Vintage Chalkware String Holders

string1These are my beloved chalkware string holders.  My collection is very small, a cat and an apple.  The apple is about 9″ long and the cat about 7″.  Antique and vintage string or twine holders come in all sorts of shapes, designs and are made of several different materials including cast metal, ceramic or chalk.  String holders were once found in nearly every American home, before the advent of tape.  String was used to wrap packages and letters and to hold documents together.  These handy dispensers kept the string from tangling and available when needed.   The earliest holders were made of cast iron, often painted and date from the 1860s.  Chalkware holders were made in the 1930s-1950s.  It is difficult to find vintage chalk or plaster items in good repair due to the fragile nature of the material.  Often there are chips in the chalk or paint, even projecting parts completely broken away.  Many times people repainted the holders.  To find a holder with the original paint and little damage is very rare and unusual.
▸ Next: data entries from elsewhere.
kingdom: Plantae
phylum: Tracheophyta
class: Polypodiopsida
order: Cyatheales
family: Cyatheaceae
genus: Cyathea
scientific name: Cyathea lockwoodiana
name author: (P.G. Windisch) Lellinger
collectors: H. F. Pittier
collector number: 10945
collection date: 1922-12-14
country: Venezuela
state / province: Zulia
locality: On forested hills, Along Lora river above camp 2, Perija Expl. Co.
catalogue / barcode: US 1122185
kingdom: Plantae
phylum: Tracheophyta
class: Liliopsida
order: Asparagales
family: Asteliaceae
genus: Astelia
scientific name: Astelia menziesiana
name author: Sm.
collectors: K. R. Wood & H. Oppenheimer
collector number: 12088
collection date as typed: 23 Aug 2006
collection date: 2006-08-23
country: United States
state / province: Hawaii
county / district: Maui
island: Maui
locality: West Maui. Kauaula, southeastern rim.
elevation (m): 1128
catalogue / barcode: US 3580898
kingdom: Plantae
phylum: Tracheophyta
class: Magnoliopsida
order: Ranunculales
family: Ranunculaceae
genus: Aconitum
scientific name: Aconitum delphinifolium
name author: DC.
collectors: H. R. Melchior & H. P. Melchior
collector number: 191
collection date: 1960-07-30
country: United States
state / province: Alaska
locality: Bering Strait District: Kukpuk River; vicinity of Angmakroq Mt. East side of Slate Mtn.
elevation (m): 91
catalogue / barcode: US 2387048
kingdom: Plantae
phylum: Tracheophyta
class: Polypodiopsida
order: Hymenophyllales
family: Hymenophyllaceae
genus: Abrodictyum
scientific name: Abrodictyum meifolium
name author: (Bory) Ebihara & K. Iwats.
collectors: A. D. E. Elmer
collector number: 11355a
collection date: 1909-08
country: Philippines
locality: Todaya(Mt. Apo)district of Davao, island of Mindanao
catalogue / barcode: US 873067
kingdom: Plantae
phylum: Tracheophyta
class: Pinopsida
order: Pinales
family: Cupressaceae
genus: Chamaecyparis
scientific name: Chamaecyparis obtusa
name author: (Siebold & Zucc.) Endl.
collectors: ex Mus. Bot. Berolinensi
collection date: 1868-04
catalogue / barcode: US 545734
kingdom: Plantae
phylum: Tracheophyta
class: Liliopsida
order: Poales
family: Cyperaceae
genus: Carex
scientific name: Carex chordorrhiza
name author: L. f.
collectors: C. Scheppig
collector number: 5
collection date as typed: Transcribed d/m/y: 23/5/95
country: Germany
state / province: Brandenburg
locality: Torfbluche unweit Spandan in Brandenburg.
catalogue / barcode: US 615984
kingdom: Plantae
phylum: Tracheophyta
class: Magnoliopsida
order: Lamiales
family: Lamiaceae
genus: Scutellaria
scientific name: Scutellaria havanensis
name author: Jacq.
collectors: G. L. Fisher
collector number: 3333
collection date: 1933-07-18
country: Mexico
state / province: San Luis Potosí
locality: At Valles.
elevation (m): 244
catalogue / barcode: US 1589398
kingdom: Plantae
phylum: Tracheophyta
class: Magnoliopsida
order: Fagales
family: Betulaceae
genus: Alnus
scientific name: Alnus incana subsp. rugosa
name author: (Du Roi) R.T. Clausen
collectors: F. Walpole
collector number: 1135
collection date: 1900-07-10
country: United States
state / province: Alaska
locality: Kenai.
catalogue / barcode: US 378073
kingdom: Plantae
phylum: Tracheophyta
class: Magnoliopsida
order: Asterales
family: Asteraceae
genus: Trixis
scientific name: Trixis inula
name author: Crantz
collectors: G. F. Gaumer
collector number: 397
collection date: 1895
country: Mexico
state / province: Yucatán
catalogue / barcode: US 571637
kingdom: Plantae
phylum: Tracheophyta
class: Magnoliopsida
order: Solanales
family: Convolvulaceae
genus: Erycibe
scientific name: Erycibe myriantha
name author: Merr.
My holders are in pretty good shape.  The kitten has the original finish with some paint loss and a few minor chips.  I love the green eyes and the pretty buff color of the kitty.  She is my favorite. The cat has a metal hanger embedded in the back. Both holders are hollow in back, forming a cavity to contain the string. Each has a hole for the string to feed out.  The apple has some more serious wear to the paint and a couple bigger chips on the leaves.  I’m undecided if I will touch up the larger areas of paint loss.  It would make the piece more attractive but would detract from the original finish.  So far I have left it alone and find it very pretty just the way it is.

I’d like to add to my chalkware collection with a chicken or rooster and perhaps a floral design.  I don’t want an extensive set of holders, just a few of the nicest I can find. People ask why I need so many string holders since I use string about three times per year. I think they are adorable and wonderful pieces of Americana, a nearly forgotten part of our history that should be remembered, if only to appreciate tape.